*** Opening Material for this exercise ***

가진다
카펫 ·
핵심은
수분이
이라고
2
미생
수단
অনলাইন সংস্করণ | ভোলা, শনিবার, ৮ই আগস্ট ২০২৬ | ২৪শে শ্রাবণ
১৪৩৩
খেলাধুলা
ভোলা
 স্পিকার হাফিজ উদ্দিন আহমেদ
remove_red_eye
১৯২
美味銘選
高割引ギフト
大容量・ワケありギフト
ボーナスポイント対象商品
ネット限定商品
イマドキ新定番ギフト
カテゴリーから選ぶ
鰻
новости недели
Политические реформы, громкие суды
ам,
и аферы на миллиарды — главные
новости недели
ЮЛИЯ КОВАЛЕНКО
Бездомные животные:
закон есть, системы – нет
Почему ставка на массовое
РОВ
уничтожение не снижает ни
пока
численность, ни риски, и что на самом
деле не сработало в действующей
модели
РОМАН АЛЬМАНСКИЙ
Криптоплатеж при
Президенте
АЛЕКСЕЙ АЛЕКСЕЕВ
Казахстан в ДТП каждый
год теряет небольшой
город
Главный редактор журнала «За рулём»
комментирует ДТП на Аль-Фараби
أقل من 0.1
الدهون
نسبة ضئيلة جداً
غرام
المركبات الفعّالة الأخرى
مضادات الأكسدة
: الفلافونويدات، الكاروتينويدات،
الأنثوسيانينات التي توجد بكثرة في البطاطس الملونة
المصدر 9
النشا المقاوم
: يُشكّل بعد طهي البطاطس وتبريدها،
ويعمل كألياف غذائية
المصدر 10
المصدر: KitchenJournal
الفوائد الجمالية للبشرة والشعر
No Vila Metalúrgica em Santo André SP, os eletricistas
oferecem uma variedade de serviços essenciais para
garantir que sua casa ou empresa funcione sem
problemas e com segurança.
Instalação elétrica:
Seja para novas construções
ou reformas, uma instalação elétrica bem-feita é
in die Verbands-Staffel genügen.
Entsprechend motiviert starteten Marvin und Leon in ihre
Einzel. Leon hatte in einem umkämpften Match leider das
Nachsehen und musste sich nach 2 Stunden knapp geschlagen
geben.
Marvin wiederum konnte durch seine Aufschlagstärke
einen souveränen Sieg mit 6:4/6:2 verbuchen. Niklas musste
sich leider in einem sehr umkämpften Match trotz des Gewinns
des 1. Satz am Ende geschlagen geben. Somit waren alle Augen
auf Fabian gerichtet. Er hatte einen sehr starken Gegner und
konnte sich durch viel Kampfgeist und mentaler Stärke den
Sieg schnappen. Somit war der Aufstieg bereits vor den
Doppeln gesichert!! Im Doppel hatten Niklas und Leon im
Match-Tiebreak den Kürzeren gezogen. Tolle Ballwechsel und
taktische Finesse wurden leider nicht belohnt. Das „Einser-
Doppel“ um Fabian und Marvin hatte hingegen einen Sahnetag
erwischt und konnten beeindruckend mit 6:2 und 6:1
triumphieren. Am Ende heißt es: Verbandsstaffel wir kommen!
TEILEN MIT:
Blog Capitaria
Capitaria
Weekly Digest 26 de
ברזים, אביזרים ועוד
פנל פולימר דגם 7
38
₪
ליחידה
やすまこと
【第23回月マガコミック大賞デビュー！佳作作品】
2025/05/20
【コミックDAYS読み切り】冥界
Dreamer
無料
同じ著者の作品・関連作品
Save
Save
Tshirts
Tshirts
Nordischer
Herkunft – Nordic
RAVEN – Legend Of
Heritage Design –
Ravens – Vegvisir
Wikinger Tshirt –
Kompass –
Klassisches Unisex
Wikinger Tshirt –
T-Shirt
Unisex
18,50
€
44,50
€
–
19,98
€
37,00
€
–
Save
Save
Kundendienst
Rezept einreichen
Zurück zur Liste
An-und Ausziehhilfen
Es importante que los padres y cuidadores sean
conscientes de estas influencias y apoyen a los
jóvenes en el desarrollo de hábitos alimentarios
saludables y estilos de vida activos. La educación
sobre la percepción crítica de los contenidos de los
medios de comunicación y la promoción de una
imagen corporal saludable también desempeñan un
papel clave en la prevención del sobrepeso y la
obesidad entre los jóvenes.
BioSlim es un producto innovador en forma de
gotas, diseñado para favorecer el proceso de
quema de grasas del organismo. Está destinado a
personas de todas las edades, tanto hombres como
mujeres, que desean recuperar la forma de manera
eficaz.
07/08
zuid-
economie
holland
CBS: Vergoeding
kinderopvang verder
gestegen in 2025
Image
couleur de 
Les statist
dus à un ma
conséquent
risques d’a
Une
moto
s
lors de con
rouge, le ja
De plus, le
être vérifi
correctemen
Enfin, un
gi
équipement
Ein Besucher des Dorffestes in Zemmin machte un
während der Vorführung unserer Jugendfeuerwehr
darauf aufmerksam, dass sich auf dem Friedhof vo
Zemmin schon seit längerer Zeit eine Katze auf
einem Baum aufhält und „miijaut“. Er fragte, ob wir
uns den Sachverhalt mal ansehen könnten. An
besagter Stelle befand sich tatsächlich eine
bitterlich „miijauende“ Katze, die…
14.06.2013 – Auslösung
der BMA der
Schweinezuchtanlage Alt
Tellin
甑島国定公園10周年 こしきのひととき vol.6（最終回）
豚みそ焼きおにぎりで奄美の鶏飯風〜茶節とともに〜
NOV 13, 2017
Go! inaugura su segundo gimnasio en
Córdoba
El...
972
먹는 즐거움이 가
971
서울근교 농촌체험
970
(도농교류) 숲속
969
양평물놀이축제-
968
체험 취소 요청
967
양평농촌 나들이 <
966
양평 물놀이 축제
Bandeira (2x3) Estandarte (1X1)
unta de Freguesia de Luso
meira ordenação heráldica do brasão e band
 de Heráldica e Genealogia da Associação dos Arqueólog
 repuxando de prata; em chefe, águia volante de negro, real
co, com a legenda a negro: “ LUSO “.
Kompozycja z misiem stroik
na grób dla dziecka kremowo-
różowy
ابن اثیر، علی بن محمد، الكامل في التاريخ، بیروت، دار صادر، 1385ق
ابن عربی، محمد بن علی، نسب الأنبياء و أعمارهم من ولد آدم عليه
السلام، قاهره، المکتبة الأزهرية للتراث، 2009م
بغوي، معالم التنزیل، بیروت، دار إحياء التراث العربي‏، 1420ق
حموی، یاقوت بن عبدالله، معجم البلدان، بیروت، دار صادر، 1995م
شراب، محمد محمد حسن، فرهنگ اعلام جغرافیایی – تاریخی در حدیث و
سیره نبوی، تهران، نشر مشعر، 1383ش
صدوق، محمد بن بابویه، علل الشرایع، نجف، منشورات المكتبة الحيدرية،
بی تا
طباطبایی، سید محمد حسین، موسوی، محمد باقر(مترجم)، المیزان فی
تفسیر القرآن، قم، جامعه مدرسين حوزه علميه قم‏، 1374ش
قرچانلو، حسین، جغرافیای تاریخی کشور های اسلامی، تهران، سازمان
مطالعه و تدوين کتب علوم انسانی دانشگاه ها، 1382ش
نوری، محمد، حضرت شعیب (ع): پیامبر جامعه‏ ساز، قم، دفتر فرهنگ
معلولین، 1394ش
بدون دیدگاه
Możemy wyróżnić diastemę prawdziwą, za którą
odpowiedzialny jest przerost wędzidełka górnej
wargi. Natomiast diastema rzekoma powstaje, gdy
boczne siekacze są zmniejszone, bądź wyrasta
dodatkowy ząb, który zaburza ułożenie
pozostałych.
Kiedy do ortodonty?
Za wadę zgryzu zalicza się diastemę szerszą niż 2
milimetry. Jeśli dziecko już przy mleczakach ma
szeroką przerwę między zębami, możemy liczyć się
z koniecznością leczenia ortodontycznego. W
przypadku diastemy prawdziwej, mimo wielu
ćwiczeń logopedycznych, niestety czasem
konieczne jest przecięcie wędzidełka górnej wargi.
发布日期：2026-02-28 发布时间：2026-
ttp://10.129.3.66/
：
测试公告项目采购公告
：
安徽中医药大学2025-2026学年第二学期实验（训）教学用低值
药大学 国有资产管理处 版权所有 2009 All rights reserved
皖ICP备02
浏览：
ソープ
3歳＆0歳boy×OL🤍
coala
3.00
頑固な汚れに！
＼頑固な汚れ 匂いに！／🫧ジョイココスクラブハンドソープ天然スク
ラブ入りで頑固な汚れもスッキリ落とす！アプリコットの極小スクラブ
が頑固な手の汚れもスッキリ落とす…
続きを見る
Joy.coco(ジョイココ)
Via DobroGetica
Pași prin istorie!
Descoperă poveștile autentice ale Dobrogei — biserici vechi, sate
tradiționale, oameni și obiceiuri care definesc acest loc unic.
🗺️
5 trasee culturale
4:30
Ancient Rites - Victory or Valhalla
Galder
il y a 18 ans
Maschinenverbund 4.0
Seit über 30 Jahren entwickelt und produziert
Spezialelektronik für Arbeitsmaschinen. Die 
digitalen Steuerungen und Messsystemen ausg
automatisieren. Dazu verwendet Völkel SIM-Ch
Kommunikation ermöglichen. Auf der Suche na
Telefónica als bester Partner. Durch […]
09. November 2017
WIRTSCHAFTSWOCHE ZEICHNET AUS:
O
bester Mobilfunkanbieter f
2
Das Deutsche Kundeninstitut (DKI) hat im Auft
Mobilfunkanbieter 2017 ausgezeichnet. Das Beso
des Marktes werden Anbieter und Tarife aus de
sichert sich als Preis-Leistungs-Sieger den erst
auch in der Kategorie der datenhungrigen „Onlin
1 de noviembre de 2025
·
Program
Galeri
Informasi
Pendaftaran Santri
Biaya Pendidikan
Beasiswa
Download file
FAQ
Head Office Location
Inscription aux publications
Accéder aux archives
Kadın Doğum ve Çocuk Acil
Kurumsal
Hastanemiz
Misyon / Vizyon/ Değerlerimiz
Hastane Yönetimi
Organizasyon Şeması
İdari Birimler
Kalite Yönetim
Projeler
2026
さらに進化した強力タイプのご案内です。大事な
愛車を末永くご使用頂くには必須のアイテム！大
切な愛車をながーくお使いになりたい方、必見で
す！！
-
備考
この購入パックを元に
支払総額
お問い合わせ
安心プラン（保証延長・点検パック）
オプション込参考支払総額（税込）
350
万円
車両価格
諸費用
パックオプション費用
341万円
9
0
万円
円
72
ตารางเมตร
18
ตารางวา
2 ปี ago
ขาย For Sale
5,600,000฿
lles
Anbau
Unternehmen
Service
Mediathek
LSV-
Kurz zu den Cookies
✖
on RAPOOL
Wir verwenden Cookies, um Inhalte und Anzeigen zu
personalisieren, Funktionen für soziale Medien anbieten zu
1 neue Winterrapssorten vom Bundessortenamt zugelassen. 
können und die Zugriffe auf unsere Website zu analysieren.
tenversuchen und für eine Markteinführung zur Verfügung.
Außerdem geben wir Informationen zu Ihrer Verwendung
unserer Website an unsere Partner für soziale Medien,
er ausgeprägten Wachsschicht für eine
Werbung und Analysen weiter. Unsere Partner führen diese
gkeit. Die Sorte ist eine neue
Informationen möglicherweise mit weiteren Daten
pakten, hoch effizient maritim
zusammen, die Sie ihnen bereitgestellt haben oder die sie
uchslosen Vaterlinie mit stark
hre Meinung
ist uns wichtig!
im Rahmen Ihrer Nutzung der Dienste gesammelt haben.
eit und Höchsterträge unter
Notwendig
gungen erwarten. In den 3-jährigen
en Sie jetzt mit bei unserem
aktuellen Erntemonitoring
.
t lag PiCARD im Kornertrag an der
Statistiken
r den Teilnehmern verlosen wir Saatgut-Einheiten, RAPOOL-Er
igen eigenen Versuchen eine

*** Closing Material for this exercise ***

### Task item
Copy out only the lines of the records above from the one with "ابن عربی، محمد" through the one with "szeroką przerwę między", exactly as they stand, both included.

### Problem solution
ابن عربی، محمد بن علی، نسب الأنبياء و أعمارهم من ولد آدم عليه
السلام، قاهره، المکتبة الأزهرية للتراث، 2009م
بغوي، معالم التنزیل، بیروت، دار إحياء التراث العربي‏، 1420ق
حموی، یاقوت بن عبدالله، معجم البلدان، بیروت، دار صادر، 1995م
شراب، محمد محمد حسن، فرهنگ اعلام جغرافیایی – تاریخی در حدیث و
سیره نبوی، تهران، نشر مشعر، 1383ش
صدوق، محمد بن بابویه، علل الشرایع، نجف، منشورات المكتبة الحيدرية،
بی تا
طباطبایی، سید محمد حسین، موسوی، محمد باقر(مترجم)، المیزان فی
تفسیر القرآن، قم، جامعه مدرسين حوزه علميه قم‏، 1374ش
قرچانلو، حسین، جغرافیای تاریخی کشور های اسلامی، تهران، سازمان
مطالعه و تدوين کتب علوم انسانی دانشگاه ها، 1382ش
نوری، محمد، حضرت شعیب (ع): پیامبر جامعه‏ ساز، قم، دفتر فرهنگ
معلولین، 1394ش
بدون دیدگاه
Możemy wyróżnić diastemę prawdziwą, za którą
odpowiedzialny jest przerost wędzidełka górnej
wargi. Natomiast diastema rzekoma powstaje, gdy
boczne siekacze są zmniejszone, bądź wyrasta
dodatkowy ząb, który zaburza ułożenie
pozostałych.
Kiedy do ortodonty?
Za wadę zgryzu zalicza się diastemę szerszą niż 2
milimetry. Jeśli dziecko już przy mleczakach ma
szeroką przerwę między zębami, możemy liczyć się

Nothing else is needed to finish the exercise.